Leaving out the images, repeat all the lines below exactly.

### Data provided ###

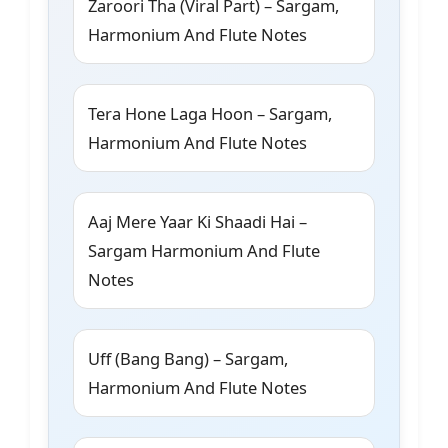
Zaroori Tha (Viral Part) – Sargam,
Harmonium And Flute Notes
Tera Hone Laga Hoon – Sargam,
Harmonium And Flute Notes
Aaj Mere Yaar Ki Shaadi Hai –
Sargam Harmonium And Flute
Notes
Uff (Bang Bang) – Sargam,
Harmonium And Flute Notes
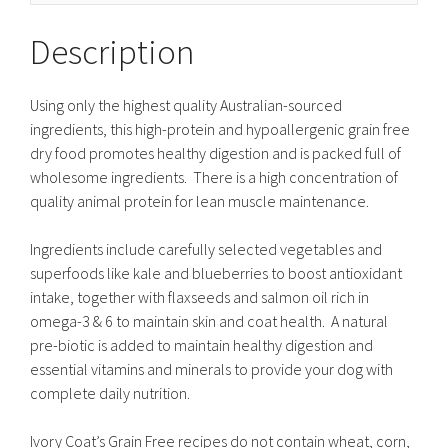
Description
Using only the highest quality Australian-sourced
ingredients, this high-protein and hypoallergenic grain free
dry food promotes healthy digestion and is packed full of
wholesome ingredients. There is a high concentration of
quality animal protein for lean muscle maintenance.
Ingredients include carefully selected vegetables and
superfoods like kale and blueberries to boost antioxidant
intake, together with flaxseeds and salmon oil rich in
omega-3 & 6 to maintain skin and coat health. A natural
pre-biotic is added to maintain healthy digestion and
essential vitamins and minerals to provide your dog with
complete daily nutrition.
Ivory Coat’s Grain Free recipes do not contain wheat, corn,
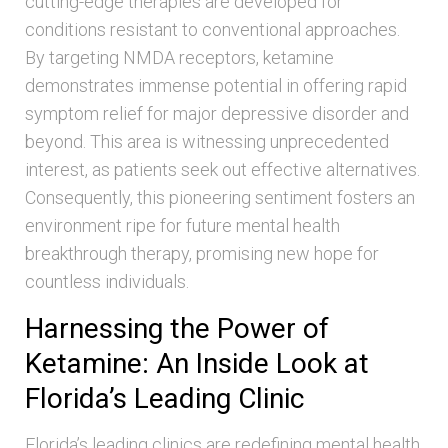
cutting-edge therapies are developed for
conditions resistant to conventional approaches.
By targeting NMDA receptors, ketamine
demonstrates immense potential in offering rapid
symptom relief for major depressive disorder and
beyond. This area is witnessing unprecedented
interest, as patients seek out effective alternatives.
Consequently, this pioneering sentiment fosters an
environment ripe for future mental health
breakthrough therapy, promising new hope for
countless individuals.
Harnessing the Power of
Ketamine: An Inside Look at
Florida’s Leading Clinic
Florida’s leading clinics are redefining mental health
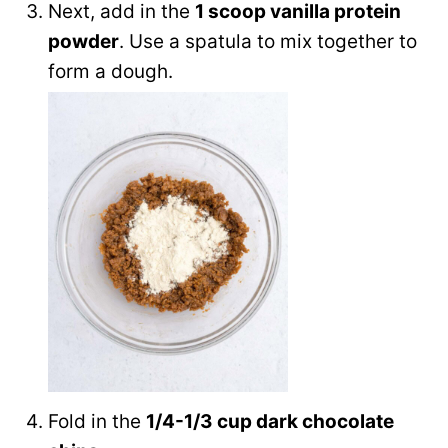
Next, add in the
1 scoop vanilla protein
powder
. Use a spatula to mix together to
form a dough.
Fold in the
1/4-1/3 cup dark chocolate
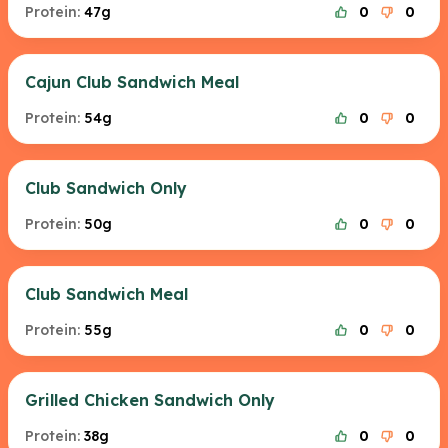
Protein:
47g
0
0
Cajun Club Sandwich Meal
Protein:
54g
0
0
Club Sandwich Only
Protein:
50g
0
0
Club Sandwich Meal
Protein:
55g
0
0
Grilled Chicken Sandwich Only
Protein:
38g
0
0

###

# Your response
Zaroori Tha (Viral Part) – Sargam,
Harmonium And Flute Notes
Tera Hone Laga Hoon – Sargam,
Harmonium And Flute Notes
Aaj Mere Yaar Ki Shaadi Hai –
Sargam Harmonium And Flute
Notes
Uff (Bang Bang) – Sargam,
Harmonium And Flute Notes
Description
Using only the highest quality Australian-sourced
ingredients, this high-protein and hypoallergenic grain free
dry food promotes healthy digestion and is packed full of
wholesome ingredients. There is a high concentration of
quality animal protein for lean muscle maintenance.
Ingredients include carefully selected vegetables and
superfoods like kale and blueberries to boost antioxidant
intake, together with flaxseeds and salmon oil rich in
omega-3 & 6 to maintain skin and coat health. A natural
pre-biotic is added to maintain healthy digestion and
essential vitamins and minerals to provide your dog with
complete daily nutrition.
Ivory Coat’s Grain Free recipes do not contain wheat, corn,
cutting-edge therapies are developed for
conditions resistant to conventional approaches.
By targeting NMDA receptors, ketamine
demonstrates immense potential in offering rapid
symptom relief for major depressive disorder and
beyond. This area is witnessing unprecedented
interest, as patients seek out effective alternatives.
Consequently, this pioneering sentiment fosters an
environment ripe for future mental health
breakthrough therapy, promising new hope for
countless individuals.
Harnessing the Power of
Ketamine: An Inside Look at
Florida’s Leading Clinic
Florida’s leading clinics are redefining mental health
Next, add in the
1 scoop vanilla protein
powder
. Use a spatula to mix together to
form a dough.
Fold in the
1/4-1/3 cup dark chocolate
Protein:
47g
0
0
Cajun Club Sandwich Meal
Protein:
54g
0
0
Club Sandwich Only
Protein:
50g
0
0
Club Sandwich Meal
Protein:
55g
0
0
Grilled Chicken Sandwich Only
Protein:
38g
0
0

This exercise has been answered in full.